Widespread flex gap support will probably eliminate 95% of grid usage in my apps today: https://caniuse.com/flexbox-gap

And what a surprise, it's just Safari holding us back again. =_=

discuss

order

matthewmacleod|5 years ago

In fairness, this feature was only released in Chrome a couple of months ago, and has in the past week been merged into WebKit: https://trac.webkit.org/changeset/267829/webkit

ss3000|5 years ago

Fair enough, I guess both Chrome and Safari were holding us back until a few months ago haha.

Really ecstatic to see that it's going to be in Safari soon though! Thank you so much for sharing! Really made my day.

This is why I love Hacker News.

desert_boi|5 years ago

Chrome got in in May finally...Firefox has had it for years.

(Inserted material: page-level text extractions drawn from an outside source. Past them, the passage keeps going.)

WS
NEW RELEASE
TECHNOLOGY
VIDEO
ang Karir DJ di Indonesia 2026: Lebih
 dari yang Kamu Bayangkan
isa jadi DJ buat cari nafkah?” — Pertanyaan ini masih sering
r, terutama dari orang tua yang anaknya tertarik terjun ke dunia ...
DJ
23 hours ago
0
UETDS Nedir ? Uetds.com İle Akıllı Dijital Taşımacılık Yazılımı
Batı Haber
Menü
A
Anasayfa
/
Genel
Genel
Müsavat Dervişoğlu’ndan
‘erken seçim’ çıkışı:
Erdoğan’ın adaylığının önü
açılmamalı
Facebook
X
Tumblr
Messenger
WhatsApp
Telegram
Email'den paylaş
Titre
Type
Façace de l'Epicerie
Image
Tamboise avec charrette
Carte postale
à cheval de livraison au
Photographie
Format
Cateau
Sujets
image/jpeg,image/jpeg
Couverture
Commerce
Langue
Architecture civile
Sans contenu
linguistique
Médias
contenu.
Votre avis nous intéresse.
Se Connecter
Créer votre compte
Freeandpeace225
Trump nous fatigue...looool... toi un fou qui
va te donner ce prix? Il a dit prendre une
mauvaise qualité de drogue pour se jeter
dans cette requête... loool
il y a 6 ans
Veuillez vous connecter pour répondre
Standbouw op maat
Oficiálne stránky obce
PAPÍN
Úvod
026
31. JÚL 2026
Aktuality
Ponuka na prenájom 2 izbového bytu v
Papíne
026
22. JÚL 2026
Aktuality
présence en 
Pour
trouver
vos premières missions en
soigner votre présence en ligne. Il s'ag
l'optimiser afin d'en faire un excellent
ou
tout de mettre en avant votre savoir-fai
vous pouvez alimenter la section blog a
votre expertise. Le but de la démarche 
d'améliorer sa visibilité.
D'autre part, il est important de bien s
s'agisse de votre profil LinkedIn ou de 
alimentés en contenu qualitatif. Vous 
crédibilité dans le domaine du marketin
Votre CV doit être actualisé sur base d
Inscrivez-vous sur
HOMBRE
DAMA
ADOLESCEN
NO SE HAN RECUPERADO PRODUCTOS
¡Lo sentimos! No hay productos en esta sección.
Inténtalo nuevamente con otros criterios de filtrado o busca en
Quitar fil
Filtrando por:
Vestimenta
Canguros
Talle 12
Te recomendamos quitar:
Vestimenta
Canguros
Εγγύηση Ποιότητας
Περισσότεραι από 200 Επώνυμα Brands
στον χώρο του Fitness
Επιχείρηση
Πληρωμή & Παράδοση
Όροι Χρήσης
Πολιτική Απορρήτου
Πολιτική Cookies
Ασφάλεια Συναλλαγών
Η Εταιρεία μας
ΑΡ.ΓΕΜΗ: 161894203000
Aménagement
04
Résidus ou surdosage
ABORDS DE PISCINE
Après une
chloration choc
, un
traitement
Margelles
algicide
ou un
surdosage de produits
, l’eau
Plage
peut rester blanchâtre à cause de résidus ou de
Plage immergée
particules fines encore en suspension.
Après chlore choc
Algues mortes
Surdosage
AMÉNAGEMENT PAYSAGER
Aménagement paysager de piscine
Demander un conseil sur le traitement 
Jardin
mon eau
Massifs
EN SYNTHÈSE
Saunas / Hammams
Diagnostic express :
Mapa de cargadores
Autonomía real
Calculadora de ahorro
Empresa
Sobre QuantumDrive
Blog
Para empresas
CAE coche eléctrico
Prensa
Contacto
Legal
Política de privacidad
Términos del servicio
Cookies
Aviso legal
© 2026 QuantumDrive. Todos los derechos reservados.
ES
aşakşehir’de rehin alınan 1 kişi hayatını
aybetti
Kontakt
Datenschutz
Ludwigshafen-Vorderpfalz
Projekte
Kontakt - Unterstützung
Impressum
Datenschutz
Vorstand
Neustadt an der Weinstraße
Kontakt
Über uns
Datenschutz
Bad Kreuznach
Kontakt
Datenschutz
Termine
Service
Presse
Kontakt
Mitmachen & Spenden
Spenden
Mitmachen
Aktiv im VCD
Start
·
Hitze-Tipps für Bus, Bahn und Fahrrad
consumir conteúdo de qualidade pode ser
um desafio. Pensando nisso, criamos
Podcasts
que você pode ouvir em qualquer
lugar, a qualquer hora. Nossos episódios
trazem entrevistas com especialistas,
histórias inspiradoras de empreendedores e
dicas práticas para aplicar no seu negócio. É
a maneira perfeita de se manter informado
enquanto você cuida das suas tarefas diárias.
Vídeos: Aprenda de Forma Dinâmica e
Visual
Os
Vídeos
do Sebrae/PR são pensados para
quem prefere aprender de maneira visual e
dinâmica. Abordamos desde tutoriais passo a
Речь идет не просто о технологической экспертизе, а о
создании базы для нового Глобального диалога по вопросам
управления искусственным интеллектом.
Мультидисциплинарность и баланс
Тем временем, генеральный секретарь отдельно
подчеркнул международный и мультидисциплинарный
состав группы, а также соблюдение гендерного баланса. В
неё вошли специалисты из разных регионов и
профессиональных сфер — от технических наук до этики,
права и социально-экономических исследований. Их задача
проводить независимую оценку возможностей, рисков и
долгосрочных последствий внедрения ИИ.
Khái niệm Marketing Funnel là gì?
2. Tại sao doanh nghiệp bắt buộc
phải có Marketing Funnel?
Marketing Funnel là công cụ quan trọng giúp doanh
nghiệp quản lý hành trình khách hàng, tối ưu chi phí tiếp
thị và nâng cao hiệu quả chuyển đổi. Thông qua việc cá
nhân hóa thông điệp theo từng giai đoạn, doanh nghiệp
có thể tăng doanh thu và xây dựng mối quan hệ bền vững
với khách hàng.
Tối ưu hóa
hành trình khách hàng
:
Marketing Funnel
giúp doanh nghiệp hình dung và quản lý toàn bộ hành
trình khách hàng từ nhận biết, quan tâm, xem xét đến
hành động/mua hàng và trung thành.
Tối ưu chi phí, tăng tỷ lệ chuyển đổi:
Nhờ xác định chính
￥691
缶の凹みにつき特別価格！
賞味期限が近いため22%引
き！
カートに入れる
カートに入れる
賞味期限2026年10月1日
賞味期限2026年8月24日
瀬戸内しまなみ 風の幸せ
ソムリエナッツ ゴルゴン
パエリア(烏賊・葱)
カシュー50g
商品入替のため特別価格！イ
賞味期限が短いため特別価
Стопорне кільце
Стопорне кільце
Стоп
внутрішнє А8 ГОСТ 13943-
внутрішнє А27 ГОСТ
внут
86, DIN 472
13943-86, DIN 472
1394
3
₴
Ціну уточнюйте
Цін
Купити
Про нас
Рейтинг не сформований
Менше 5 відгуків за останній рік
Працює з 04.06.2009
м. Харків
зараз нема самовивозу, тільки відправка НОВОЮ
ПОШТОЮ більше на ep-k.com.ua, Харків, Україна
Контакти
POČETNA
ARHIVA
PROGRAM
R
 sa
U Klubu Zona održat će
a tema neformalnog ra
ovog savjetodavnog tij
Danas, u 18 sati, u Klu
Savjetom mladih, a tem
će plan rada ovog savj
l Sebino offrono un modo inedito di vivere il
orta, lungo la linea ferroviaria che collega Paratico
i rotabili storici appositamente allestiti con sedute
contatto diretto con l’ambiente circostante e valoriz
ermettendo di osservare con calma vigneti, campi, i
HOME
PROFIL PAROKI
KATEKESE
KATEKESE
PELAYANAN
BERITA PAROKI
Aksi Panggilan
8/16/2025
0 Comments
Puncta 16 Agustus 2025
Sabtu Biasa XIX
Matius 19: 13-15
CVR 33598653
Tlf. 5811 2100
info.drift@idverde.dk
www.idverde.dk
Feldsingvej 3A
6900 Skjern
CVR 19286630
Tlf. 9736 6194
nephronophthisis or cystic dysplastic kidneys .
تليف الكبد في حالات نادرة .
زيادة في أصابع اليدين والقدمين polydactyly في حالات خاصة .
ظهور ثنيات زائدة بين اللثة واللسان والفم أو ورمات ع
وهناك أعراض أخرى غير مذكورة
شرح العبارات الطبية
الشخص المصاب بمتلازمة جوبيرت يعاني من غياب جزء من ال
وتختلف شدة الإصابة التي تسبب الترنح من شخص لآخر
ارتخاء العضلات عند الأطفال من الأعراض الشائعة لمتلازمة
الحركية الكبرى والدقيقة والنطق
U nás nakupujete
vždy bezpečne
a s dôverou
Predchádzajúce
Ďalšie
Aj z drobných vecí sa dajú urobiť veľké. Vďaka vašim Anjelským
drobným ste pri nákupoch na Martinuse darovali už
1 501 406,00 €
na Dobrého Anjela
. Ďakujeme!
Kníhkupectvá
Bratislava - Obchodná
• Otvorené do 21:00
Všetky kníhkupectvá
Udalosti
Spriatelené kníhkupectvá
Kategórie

One thing I really missed in Chrome and Safari.

gkilmain|5 years ago

Awesome - didn't know this was a thing.

Dahoon|5 years ago

The new IE.

artificial|5 years ago

Wouldn’t that be Chrome? The ubiquity leads to lazy developers testing only on it. Maybe some fancy SVGs saying “Best viewed on Chrome!” To really rub it in :)

earthboundkid|5 years ago

You mean the common JS environment that doesn’t support fetch, Node?

russelg|5 years ago

Very disingenuous of you. IE was a trashfire because it refused to do anything in a standard way, meaning it had to be specially catered for. Safari is slow to follow the standards but at least its compliant. A engine that isn't Chrome is very essential for keeping the web open, especially since Firefox user share keeps going down.

ehnto|5 years ago

Firefox and Chrome still don't agree on how tables should work.